• **EXCERPTED PASSAGE**:
┌──

I just got my 100th follower!!! Thank you all so much!! Very excited to achieve this milestone!!! Can’t tell you all what it means to me to be connected to all of you. Blessed, just blessed.
The men in my life. Been thinking a lot about that today. There have been basically 4 men in my life. One of them I’m counting is my first boyfriend, who really….we only went out 2 or 3 months. But when he broke up with me I thought the world ended.
I was 15, so was he. We couldn’t drive anywhere so we’d walk a few blocks from my house to go to the movies. Otherwise, we’d just hang at lunch at school, by each other’s lockers, and talk on the phone. The only reason he made the list is because he gave me my first real kiss….so sweet, so tender, so young. That’s all we ever did, but it was glorious for a 15 year old. The cool thing is, we are Facebook friends today. He is married to a beautiful woman, with kids and grandkids, a long 35 or so year marriage. I’m so happy that his life turned out well.
The next man was my high school boyfriend. He and I were together for 3 or 4 years. Till I went off to college and met my ex husband. He played guitar in a band, he was such a good guy. I was always “with the band”, going to his different venues. If they didn’t have a gig on the weekend, I would book them one at a local hotel, and we’d get a couple hundred kids by word of mouth, paying $1 each. The guys would split the money and we’d go get a pizza after. LOL. I hurt him mercilessly. I know he just assumed he and I would get married. But I would have driven him crazy, always wanting more, pressing him to be what he was not. He and I also are Facebook friends, which made me so happy. He has had a good life too, married for many years, with kids, grandkids, big family and still playing that guitar. He was very good….
Then of course my ex husband. We were together almost 40 years. It started out beautifully, but there were red flags all the way back that I chose to ignore. I would have liked to grow old together. I think, really, that he has a mental illness, he’s unable to face reality in any way, and truly believes that what he says is true, just because he said it. It’s scary. But it’s more sad than scary, how his refusal to see reality has messed his life up. I do think that we might be able to consider ourselves friends, based on my last few conversations with him. But….i also know from others things about his life that frighten me for him. Yet, I can’t get involved, unless he asks me. So I keep my distance. He is not on FB, so we are not FB friends, lol.

└──

• **TASK SET**:
1. In the post, swap "movies" for "cinema" and give back the text from "The men in my" up to and including "turned out well.".
2. According to the post, how much did each kid pay to attend the hotel gigs the writer booked for the band?
3. For each statement, say whether the post agrees with it, and quote the words of the post that decide it.
(a) The writer and the first boyfriend were the same age when they dated.
(b) The writer and the ex husband are Facebook friends.
(c) The high school boyfriend has given up playing guitar.

• **DATA PROVIDED**:
┌──

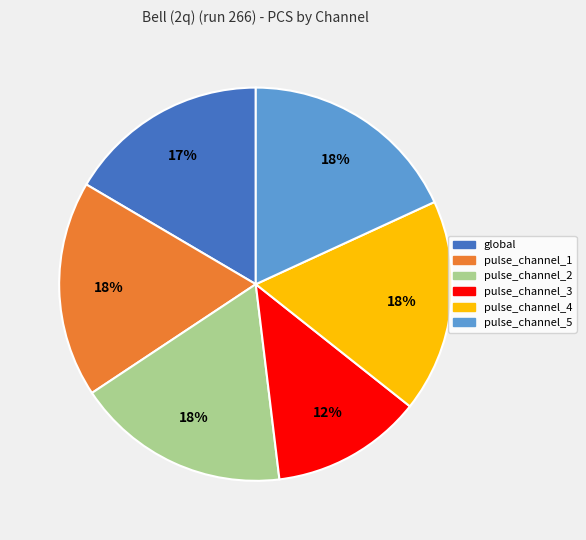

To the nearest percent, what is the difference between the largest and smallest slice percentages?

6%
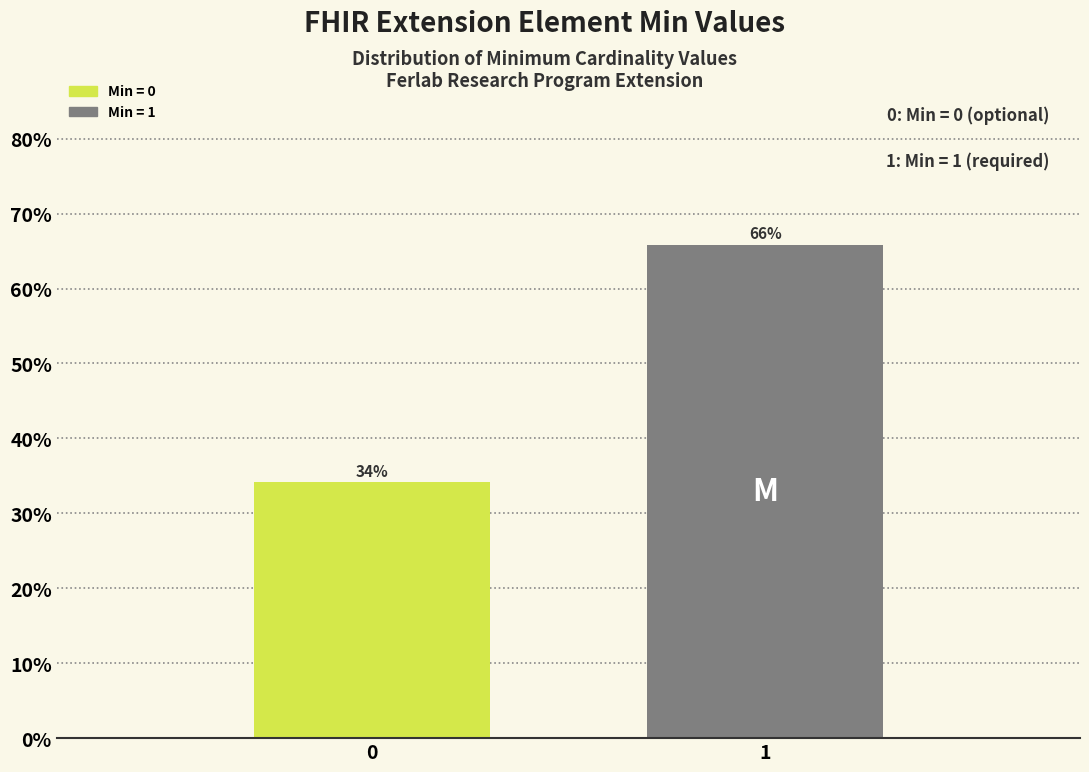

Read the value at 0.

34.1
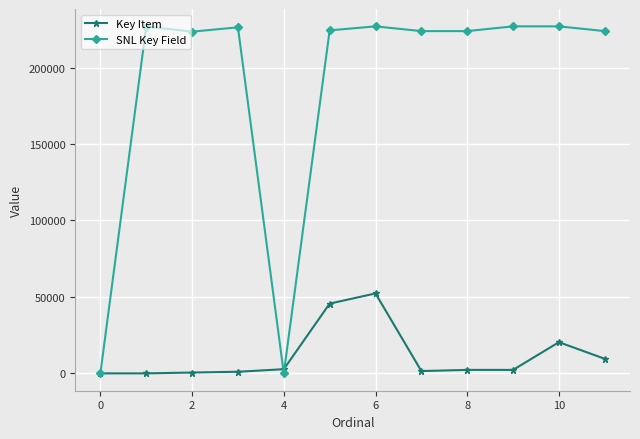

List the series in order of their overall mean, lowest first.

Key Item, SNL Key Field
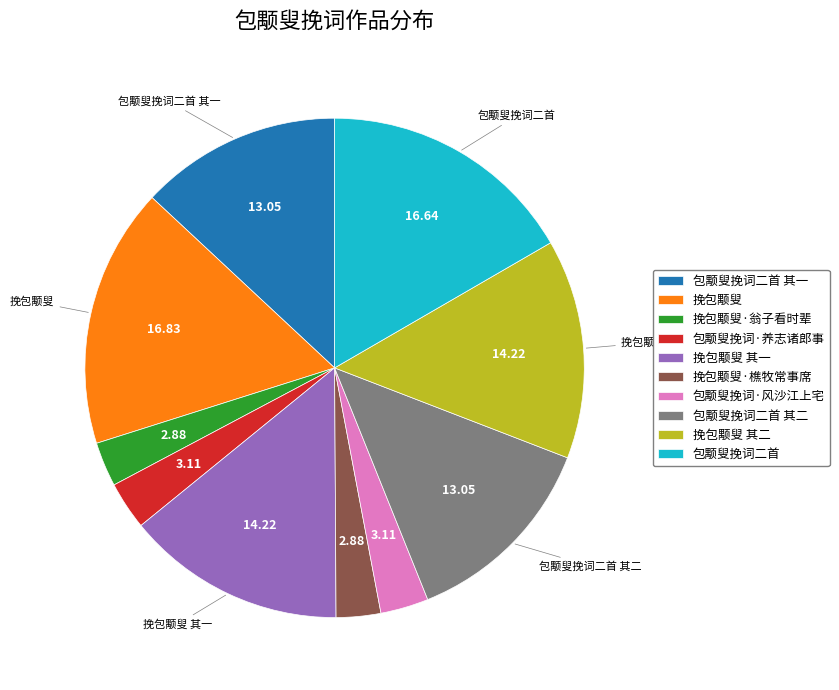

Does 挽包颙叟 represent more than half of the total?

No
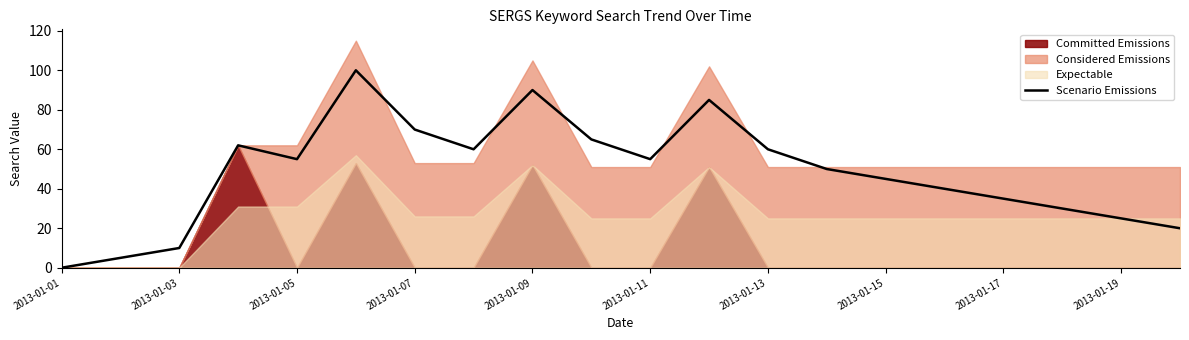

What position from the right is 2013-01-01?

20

└──

• **ANSWER SECTION**:
1.
The men in my life. Been thinking a lot about that today. There have been basically 4 men in my life. One of them I’m counting is my first boyfriend, who really….we only went out 2 or 3 months. But when he broke up with me I thought the world ended.
I was 15, so was he. We couldn’t drive anywhere so we’d walk a few blocks from my house to go to the cinema. Otherwise, we’d just hang at lunch at school, by each other’s lockers, and talk on the phone. The only reason he made the list is because he gave me my first real kiss….so sweet, so tender, so young. That’s all we ever did, but it was glorious for a 15 year old. The cool thing is, we are Facebook friends today. He is married to a beautiful woman, with kids and grandkids, a long 35 or so year marriage. I’m so happy that his life turned out well.

2. $1 each.

3.
(a) Yes: "I was 15, so was he."
(b) No: "He is not on FB, so we are not FB friends, lol."
(c) No: "still playing that guitar"